The behavioural benefits of multisensory stimulation in unconscious vision were not supported in Experiment 1, in that the reaction time between the Single Audio and Visual+Audio stimuli were not significantly different when the participant reported to be unaware of the visual target. It is noteworthy that the subjective experience of stimulation was the same in these contexts, as the participants reported to not having seen the visual target. Thus, it seems that the experience of the participant was associated with changes in reaction time rather than what was in fact displayed to them. Moors et al. [
32] argued that based on recent findings from CFS studies, it is likely that the perceptual experience of visual stimuli that is suppressed by CFS is sparse and fractioned, pertaining mainly to basic visual features rather than semantic content, with the deep suppression that comes with CFS. Considering this in light of the findings of Experiment 1, when participants report to have not seen the visual target under CFS in the Visual + Audio condition, it is possible that the visual target is not spared enough to be unconsciously processed in any capacity, and this is why we do not observe any evidence of behavioural benefits from the unconscious processing of the visual target (i.e., no significant difference in reaction time between the unaware trials of the Visual + Audio and Single Audio conditions). We urge that future research aim to further assess the relative weights of multisensory integration and alertness in contributing to behavioural benefits from multisensory stimulation, as it is likely that both of these contribute to the process. One possible way to explore this could be to replicate the experimental setup and procedure of the current manuscript with patients who suffer from Hemispatial neglect due to neurological damage to their right hemisphere [
18] and compare these data to that of healthy control subjects. This could be of interest considering that left side Hemispatial neglect is associated with disruption to attentional processes [
18]. Another possibility would be to measure reaction time data in a setup like Experiment 2 of this manuscript to explore whether spatial congruency could lead to faster responses compared to the non-informative sound (from the centre of the display), even though the performance in terms of accuracy was similar in these two conditions. Computational modelling techniques can then be applied to elucidate the cognitive stages of multisensory processing.

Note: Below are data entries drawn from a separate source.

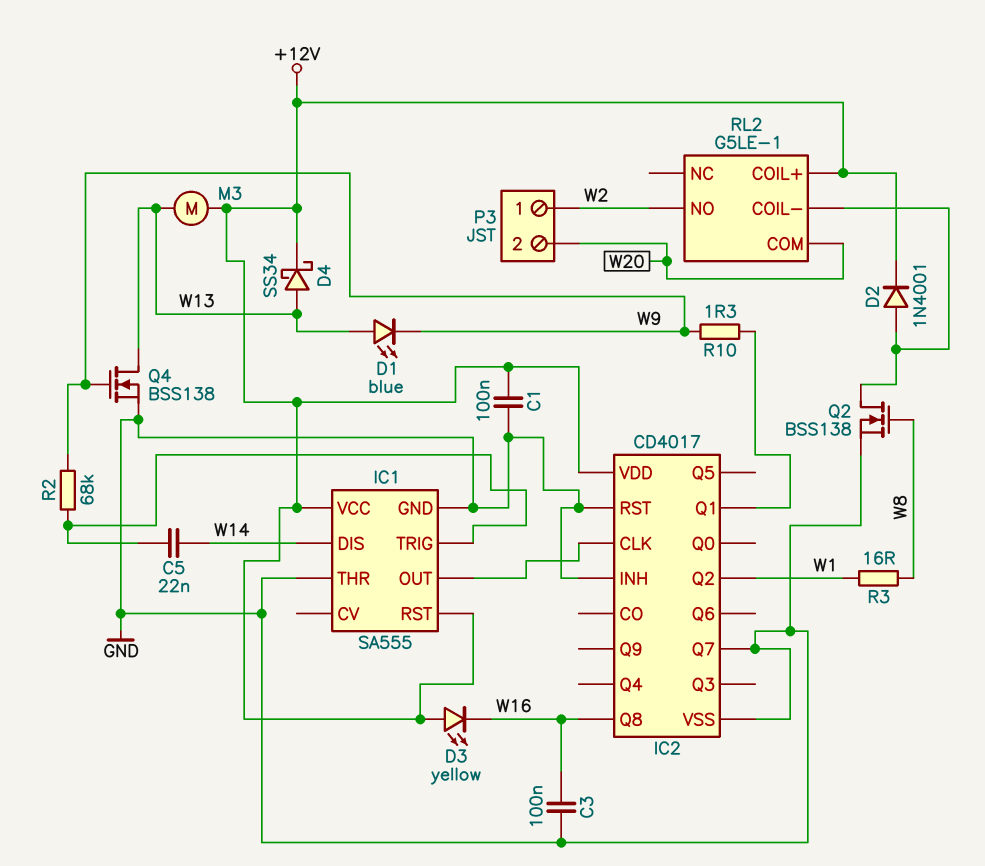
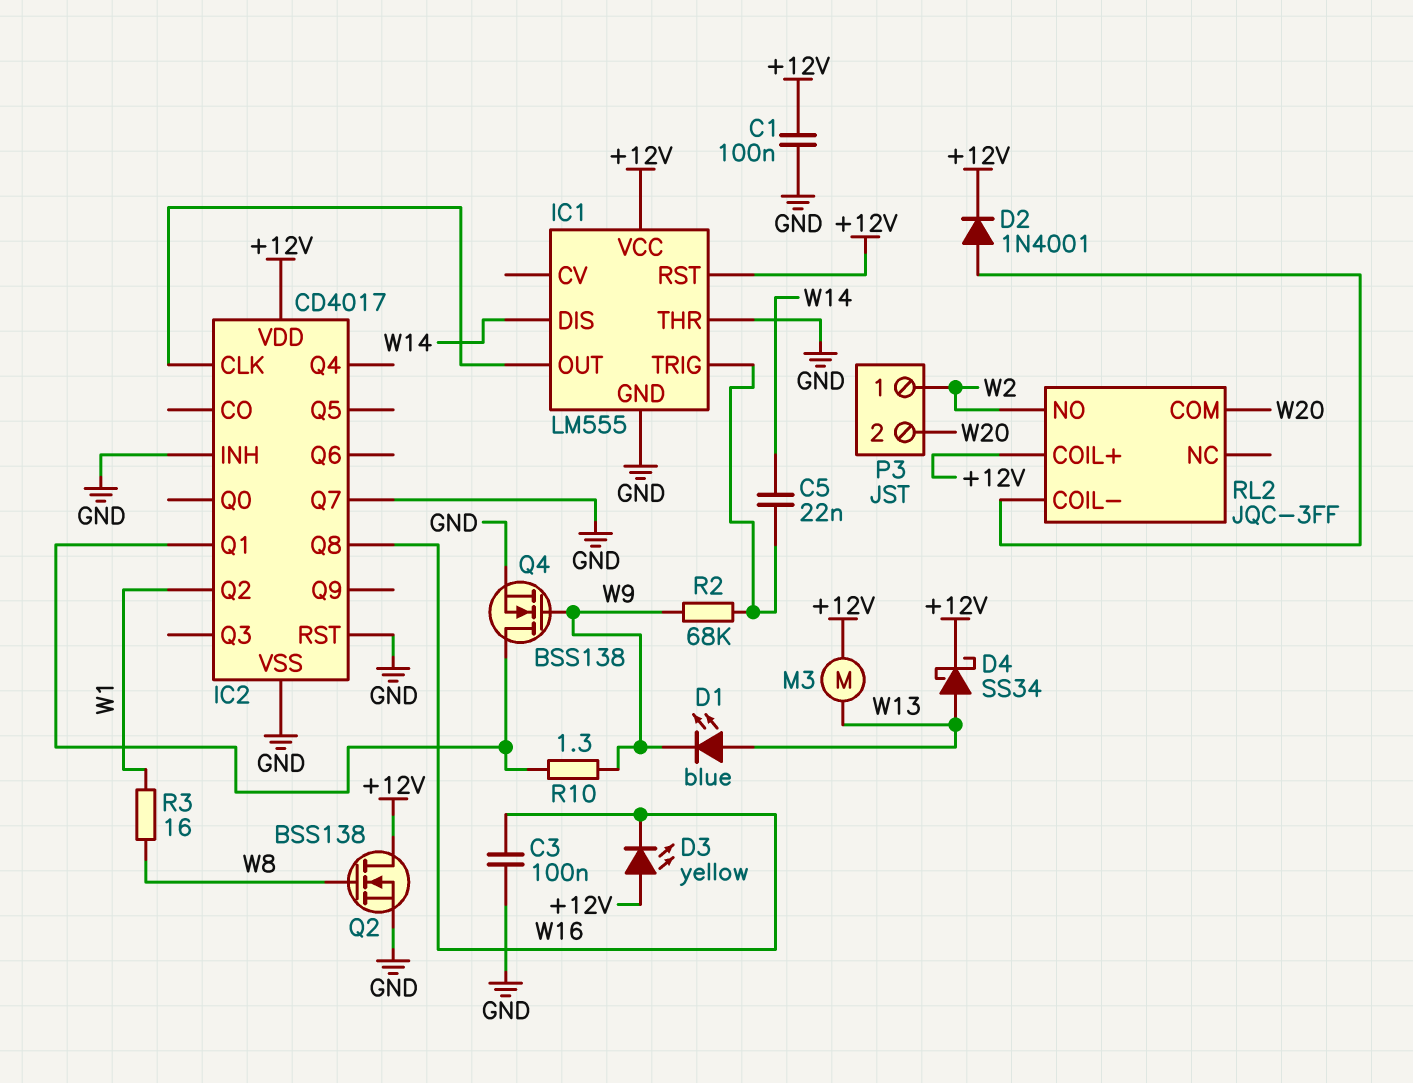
IC1: SA555 -> LM555
Q2: NMOS BSS138 (G W8, D RL2/COIL-, S GND) -> NMOS BSS138 (G W8, D +12V, S GND)
Q4: NMOS BSS138 (G W9, D W13, S GND) -> NMOS BSS138 (G W9, D IC2/Q1, S GND)
RL2: G5LE-1 -> JQC-3FF

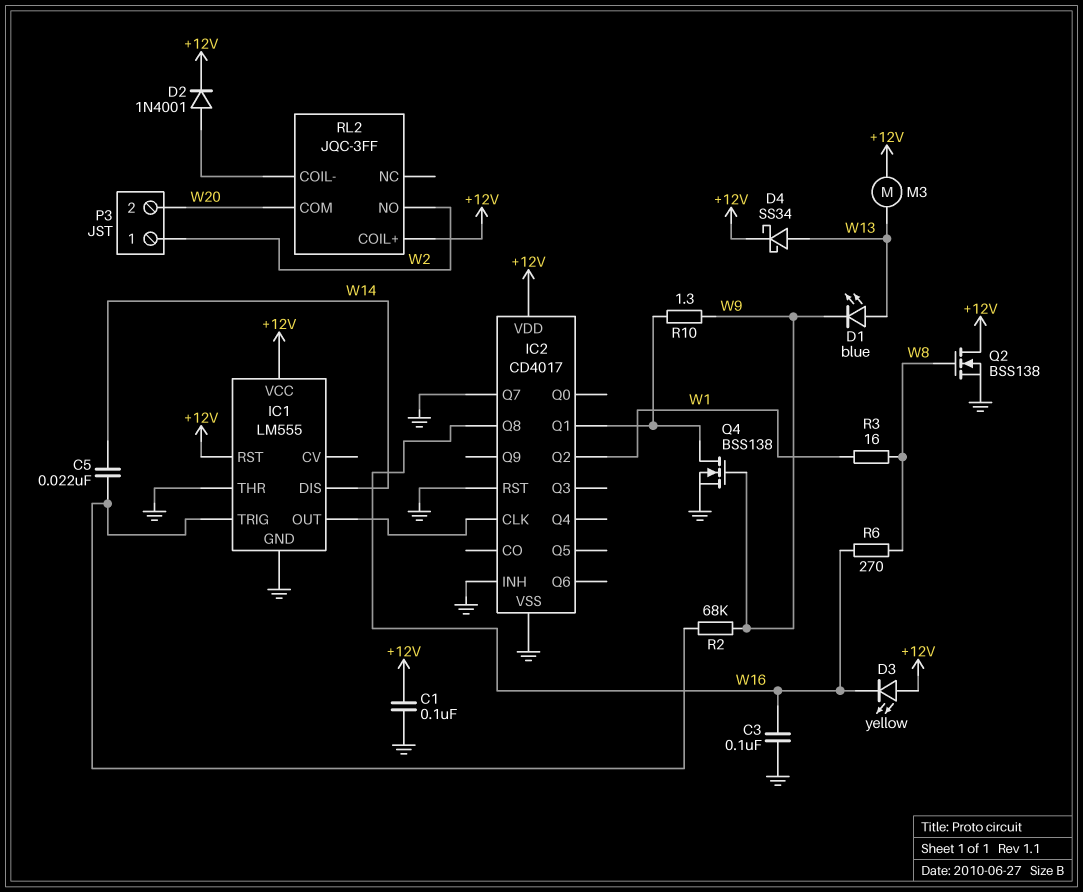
R6: none -> 270 (W8, W16)

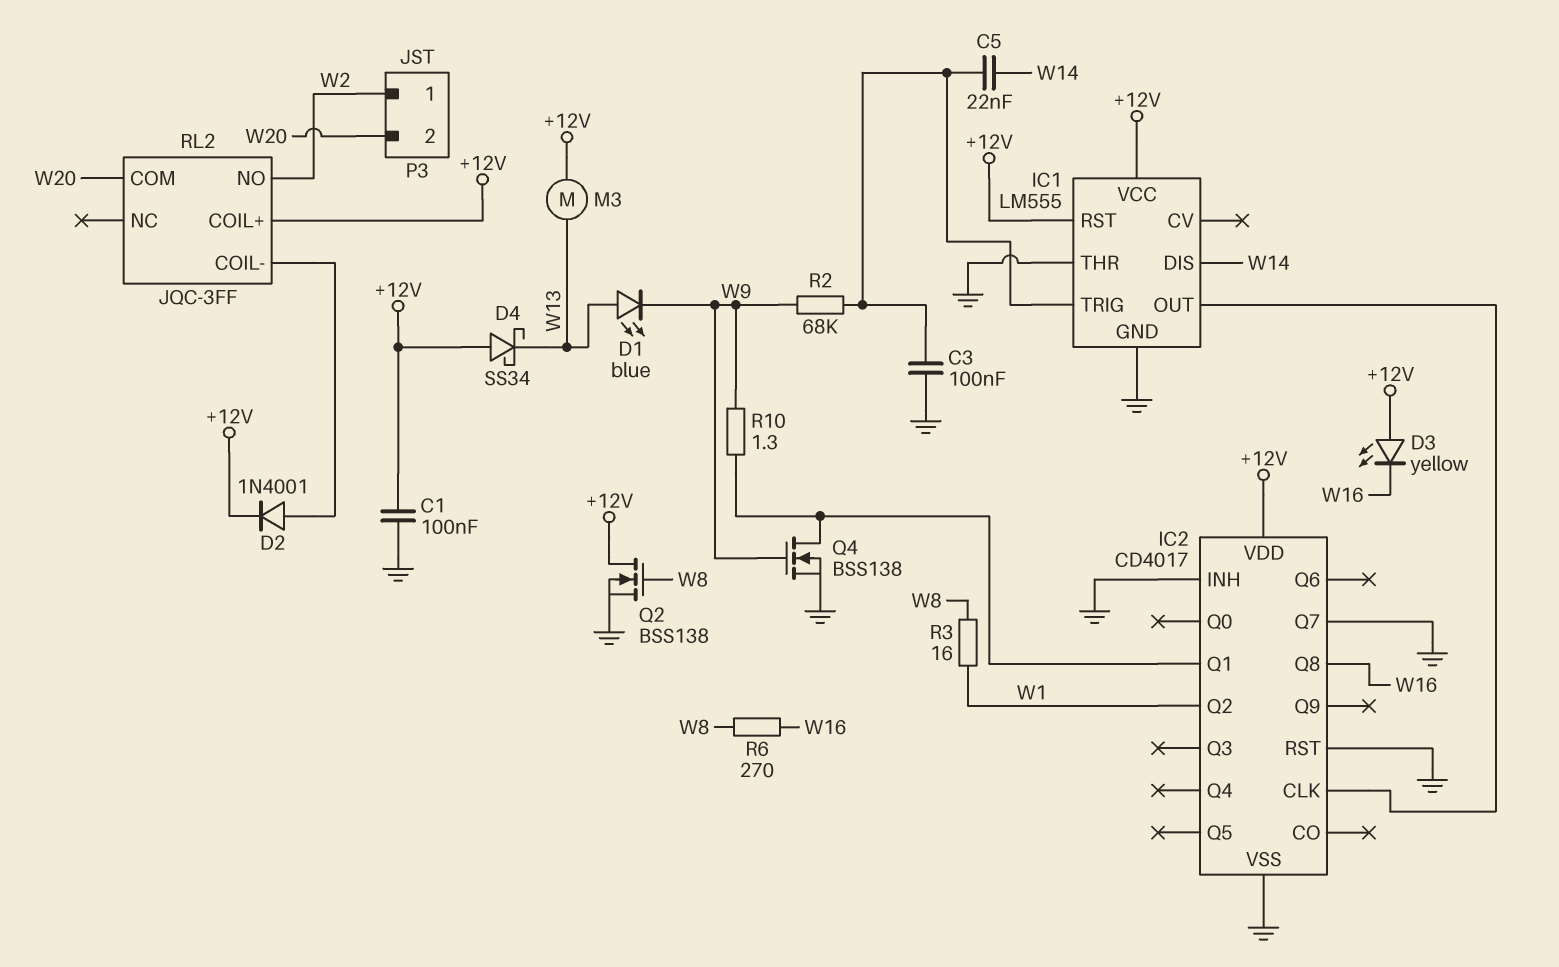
C3: 100nF (GND, W16) -> 100nF (GND, IC1/TRIG)
D4: schottky SS34 (A W13, K +12V) -> schottky SS34 (A +12V, K W13)

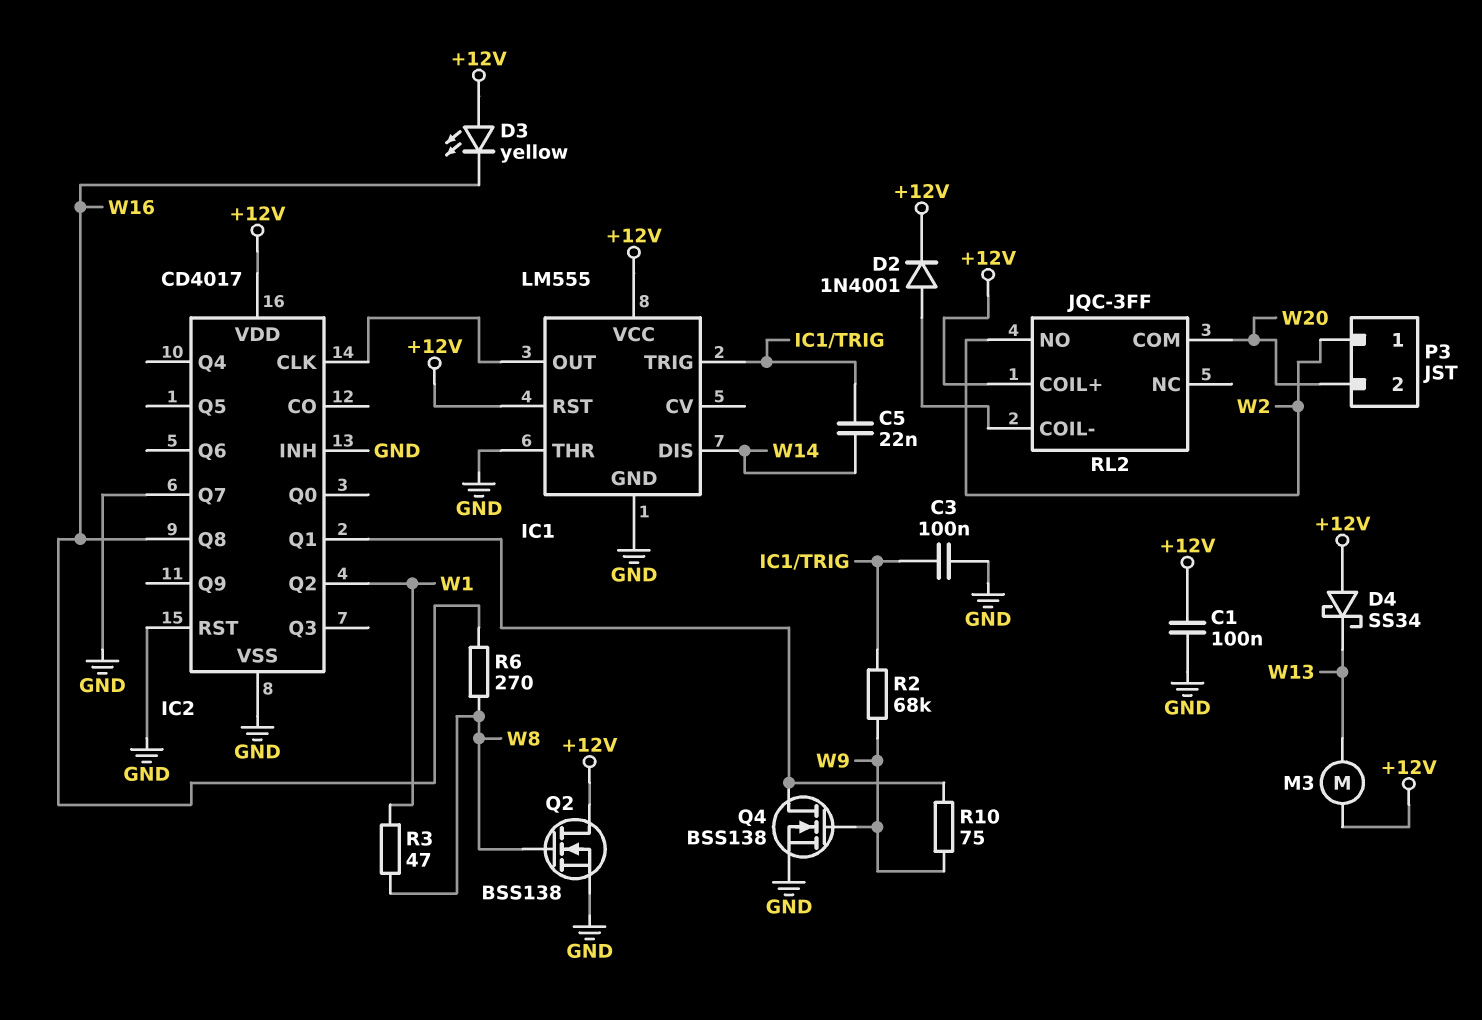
D1: LED blue (A W13, K W9) -> none
R3: 16 (W1, W8) -> 47 (W1, W8)
R10: 1.3 (IC2/Q1, W9) -> 75 (IC2/Q1, W9)

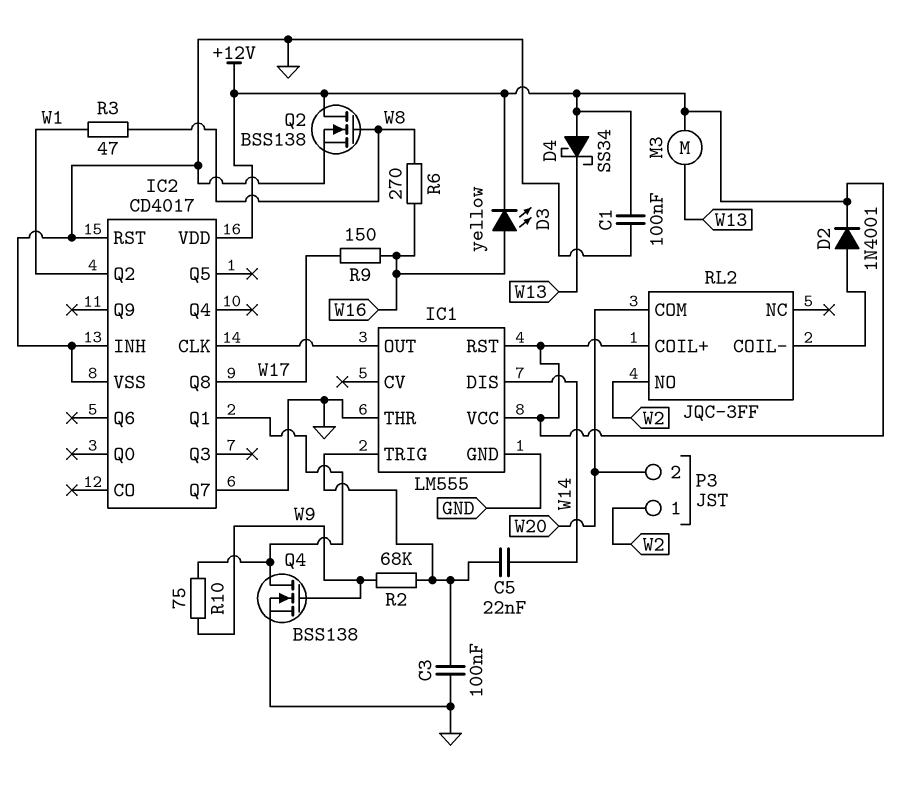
D3: LED yellow (A +12V, K W16) -> LED yellow (A W16, K +12V)
IC2 pin Q8: W16 -> W17
R9: none -> 150 (W16, W17)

Furthermore, the findings of these experiments could be of relevance in rehabilitation of vision in hemianopic patients [
33,
34,
35,
36]. Systematic visual stimulation of areas of blindness using detection and discrimination tasks can lead to increased visual sensitivity within the blind field [
37]. There is also evidence that combining auditory and visual stimuli [
38] as well as visual and transcranial direct current stimulation [
39,
40,
41] can enhance rehabilitation outcomes. Nevertheless, the mechanisms for such improvements have not yet been established. In case of audio-visual stimuli, based on current findings, one can speculate that transient attention and alerting mechanisms play a significant role in improved detection. It is also possible that combining audio-visual and electrical stimulation may provide more efficacy in achieving positive outcomes. These issues are currently subjects for active investigations.